The Revenue confirmed this week that 41 agents using ELS had received statements of account for taxpayers who were not their clients. One user of CSM’s Taxman program received a misdirected batch of around 70 statements, the Birmingham-based software house reported. Transaction Technology also reported ‘two or three’ incidents.
According to a Revenue spokeswoman, computer contractor EDS ‘was still looking at the problem, and had put some checks in place to ensure it did not happen again’. Given the importance of client confidentiality, the Revenue has written apologies to the people concerned, she added.
The Revenue’s explanation was not good enough for PricewaterhouseCoopers tax partner John Whiting. The firm had received a number of account statements erroneously. When Whiting contacted the Chartered Institute of Taxation, the institute indicated it had received a number of other complaints.

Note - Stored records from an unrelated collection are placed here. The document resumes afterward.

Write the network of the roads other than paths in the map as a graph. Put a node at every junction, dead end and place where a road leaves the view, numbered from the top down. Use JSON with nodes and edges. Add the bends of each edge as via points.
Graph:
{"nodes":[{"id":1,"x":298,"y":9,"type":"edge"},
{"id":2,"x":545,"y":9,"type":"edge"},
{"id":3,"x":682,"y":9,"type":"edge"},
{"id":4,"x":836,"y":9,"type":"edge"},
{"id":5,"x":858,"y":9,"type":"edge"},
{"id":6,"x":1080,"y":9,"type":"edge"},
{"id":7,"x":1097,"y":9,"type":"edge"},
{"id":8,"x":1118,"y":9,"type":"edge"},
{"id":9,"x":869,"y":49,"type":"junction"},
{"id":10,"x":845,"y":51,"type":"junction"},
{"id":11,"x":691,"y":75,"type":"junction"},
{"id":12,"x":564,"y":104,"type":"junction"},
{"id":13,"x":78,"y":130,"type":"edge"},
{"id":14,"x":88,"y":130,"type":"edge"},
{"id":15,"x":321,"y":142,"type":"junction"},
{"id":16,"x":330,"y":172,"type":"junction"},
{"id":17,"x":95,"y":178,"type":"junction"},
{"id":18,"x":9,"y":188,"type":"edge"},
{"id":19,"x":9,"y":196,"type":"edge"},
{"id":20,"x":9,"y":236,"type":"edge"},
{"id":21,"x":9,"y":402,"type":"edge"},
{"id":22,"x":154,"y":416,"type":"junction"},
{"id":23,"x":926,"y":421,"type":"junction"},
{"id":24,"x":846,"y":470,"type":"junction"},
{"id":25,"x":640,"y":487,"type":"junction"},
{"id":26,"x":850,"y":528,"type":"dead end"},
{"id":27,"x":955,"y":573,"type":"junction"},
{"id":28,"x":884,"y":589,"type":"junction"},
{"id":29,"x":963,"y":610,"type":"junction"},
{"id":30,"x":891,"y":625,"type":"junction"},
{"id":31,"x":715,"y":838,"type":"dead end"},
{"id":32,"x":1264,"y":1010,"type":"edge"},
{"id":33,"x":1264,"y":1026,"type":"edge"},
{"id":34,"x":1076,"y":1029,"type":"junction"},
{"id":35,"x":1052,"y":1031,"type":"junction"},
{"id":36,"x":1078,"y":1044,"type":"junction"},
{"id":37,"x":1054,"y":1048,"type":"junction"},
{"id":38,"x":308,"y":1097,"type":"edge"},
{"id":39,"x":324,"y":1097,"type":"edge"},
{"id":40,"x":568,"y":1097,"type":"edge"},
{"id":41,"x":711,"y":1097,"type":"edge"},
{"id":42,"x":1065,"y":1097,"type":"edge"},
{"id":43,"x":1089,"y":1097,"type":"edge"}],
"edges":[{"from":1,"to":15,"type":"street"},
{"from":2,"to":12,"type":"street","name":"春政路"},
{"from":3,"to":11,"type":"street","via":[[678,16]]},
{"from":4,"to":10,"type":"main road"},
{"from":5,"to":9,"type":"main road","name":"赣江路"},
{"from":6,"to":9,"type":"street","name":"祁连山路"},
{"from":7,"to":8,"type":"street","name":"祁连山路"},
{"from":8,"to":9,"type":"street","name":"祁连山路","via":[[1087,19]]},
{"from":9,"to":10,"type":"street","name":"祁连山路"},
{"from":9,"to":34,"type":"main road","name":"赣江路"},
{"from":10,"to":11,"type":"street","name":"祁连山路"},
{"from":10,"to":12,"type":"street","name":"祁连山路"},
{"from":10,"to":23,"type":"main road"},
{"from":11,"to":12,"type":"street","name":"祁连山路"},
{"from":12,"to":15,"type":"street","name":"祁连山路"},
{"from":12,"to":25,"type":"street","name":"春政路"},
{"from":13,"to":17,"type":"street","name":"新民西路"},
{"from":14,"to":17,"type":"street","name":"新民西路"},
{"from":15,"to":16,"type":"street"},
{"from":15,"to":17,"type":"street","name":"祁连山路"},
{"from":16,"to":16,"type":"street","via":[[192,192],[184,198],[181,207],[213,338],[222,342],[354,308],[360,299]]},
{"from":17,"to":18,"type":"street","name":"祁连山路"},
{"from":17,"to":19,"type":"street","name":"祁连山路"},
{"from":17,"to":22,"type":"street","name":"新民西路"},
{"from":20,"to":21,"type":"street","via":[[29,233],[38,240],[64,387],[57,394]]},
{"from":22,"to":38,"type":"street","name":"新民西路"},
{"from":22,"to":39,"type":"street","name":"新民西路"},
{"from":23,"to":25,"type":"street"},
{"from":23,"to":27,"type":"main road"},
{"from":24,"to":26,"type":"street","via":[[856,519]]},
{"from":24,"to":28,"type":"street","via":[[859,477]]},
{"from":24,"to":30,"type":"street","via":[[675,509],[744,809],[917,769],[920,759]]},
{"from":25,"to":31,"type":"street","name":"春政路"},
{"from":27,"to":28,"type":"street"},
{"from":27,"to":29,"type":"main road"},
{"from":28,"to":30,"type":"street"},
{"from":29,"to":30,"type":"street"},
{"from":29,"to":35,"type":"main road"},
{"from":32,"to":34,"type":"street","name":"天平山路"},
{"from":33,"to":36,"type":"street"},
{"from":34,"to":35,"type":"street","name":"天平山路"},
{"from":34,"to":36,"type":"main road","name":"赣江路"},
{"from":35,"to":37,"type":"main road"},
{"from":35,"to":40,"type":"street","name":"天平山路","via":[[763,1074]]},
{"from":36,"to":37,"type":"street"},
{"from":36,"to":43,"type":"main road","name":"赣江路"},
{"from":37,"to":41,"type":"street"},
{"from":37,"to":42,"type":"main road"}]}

The Revenue’s customer relations department explained that the problem was a ‘one-off’ that had been resolved, said Whiting.
‘Our main concern is that it was a known problem. In the spirit of working together, we would have preferred to have been notified, rather than having a couple of agents bring it to our attention. Forty-one out of the 1,700 agents who registered for ELS is statistically significant.’
The CIoT and taxation software developers will raise the issue with Revenue and ELS representatives when they meet at their regular ‘business forum’ later this month.
‘It’s on my agenda to get to the bottom of what went wrong,’ said Whiting.
‘We want a real explanation. The important thing is not so much that an error has occurred, but that a certain amount of brushing under the carpet has occurred on the part of the Revenue.’
Blackstone Franks partner Robert Maas, who chairs the English ICA’s tax faculty, said the episode confirmed some of his concerns about the system’s reliability. ‘It sounds like an amazing breach of taxpayer confidentiality,’ he said.